Records contained in a dataset:
↓↓↓

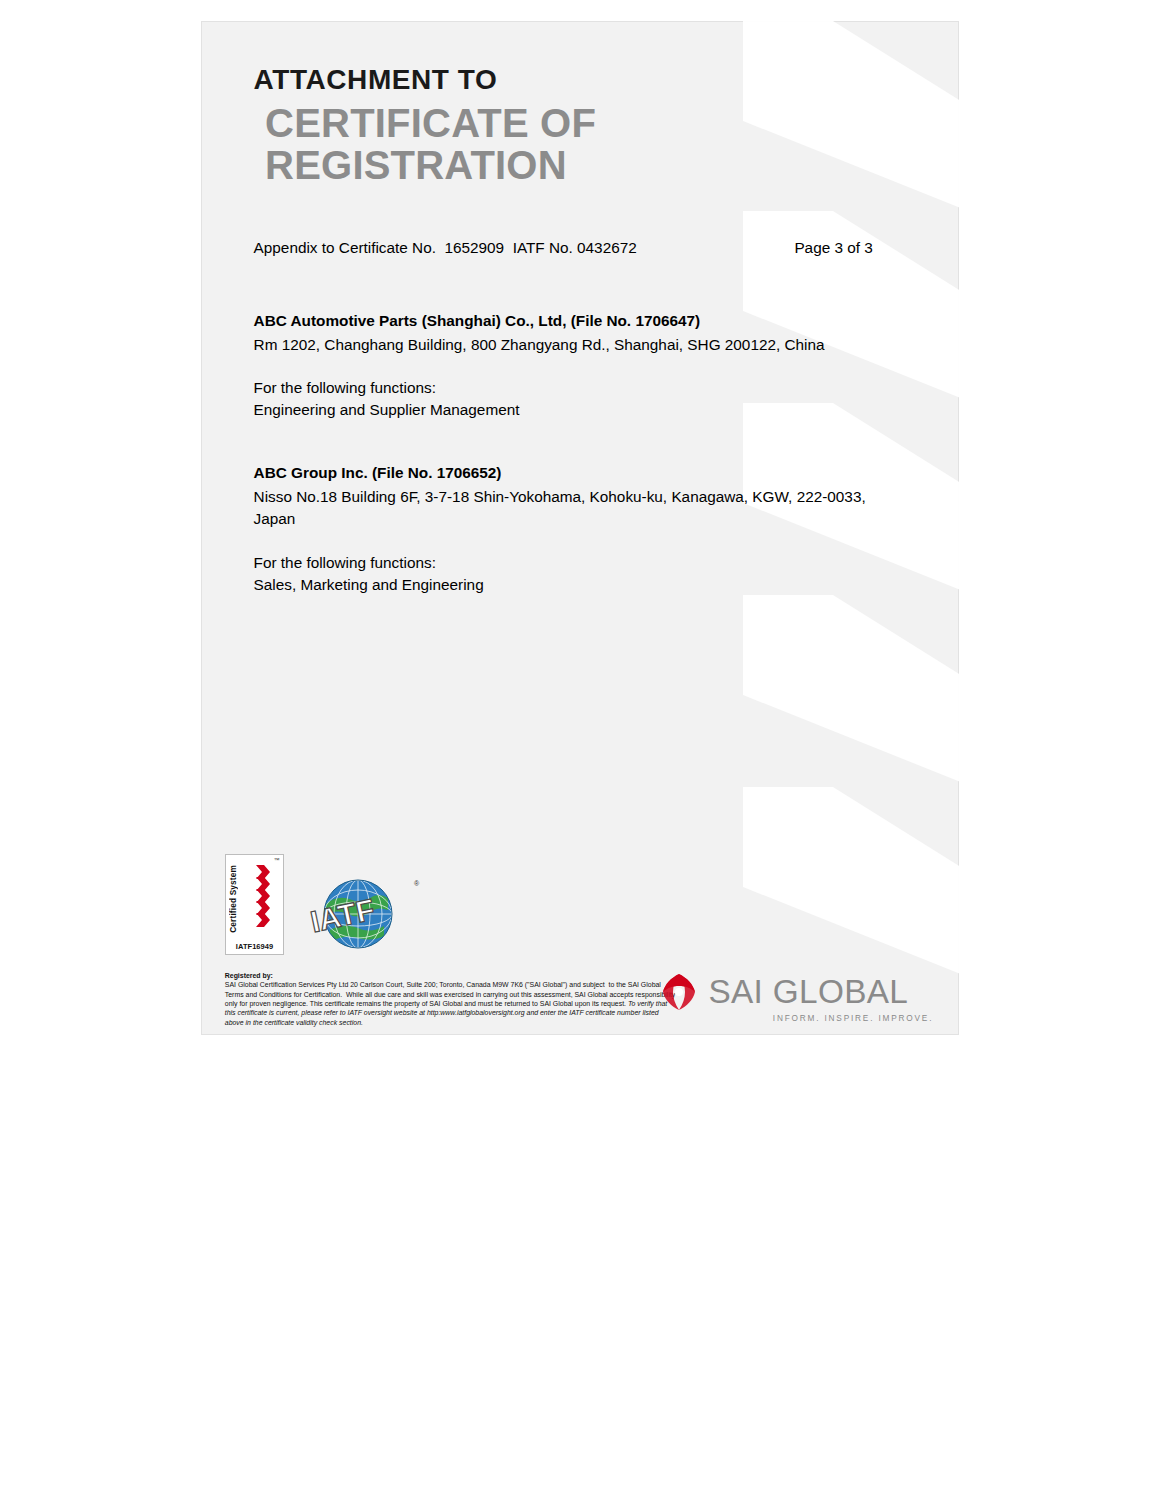ATTACHMENT TO
CERTIFICATE OF REGISTRATION
Appendix to Certificate No. 1652909 IATF No. 0432672
Page 3 of 3
ABC Automotive Parts (Shanghai) Co., Ltd, (File No. 1706647)
Rm 1202, Changhang Building, 800 Zhangyang Rd., Shanghai, SHG 200122, China
For the following functions:
Engineering and Supplier Management
ABC Group Inc. (File No. 1706652)
Nisso No.18 Building 6F, 3-7-18 Shin-Yokohama, Kohoku-ku, Kanagawa, KGW, 222-0033, Japan
For the following functions:
Sales, Marketing and Engineering
™ Certified System
IATF16949
IATF ®
Registered by:
SAI Global Certification Services Pty Ltd 20 Carlson Court, Suite 200; Toronto, Canada M9W 7K6 ("SAI Global") and subject to the SAI Global
Terms and Conditions for Certification. While all due care and skill was exercised in carrying out this assessment, SAI Global accepts responsibility
only for proven negligence. This certificate remains the property of SAI Global and must be returned to SAI Global upon its request. To verify that
this certificate is current, please refer to IATF oversight website at http:www.iatfglobaloversight.org and enter the IATF certificate number listed
above in the certificate validity check section.
SAI GLOBAL
INFORM. INSPIRE. IMPROVE.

↑↑↑

PROBLEM TO WORK ON:
Copy the data word for word. Pictures do not go in the copy.

EXPECTED OUTPUT:
ATTACHMENT TO
CERTIFICATE OF REGISTRATION
Appendix to Certificate No. 1652909 IATF No. 0432672
Page 3 of 3
ABC Automotive Parts (Shanghai) Co., Ltd, (File No. 1706647)
Rm 1202, Changhang Building, 800 Zhangyang Rd., Shanghai, SHG 200122, China
For the following functions:
Engineering and Supplier Management
ABC Group Inc. (File No. 1706652)
Nisso No.18 Building 6F, 3-7-18 Shin-Yokohama, Kohoku-ku, Kanagawa, KGW, 222-0033, Japan
For the following functions:
Sales, Marketing and Engineering
™ Certified System
IATF16949
IATF ®
Registered by:
SAI Global Certification Services Pty Ltd 20 Carlson Court, Suite 200; Toronto, Canada M9W 7K6 ("SAI Global") and subject to the SAI Global
Terms and Conditions for Certification. While all due care and skill was exercised in carrying out this assessment, SAI Global accepts responsibility
only for proven negligence. This certificate remains the property of SAI Global and must be returned to SAI Global upon its request. To verify that
this certificate is current, please refer to IATF oversight website at http:www.iatfglobaloversight.org and enter the IATF certificate number listed
above in the certificate validity check section.
SAI GLOBAL
INFORM. INSPIRE. IMPROVE.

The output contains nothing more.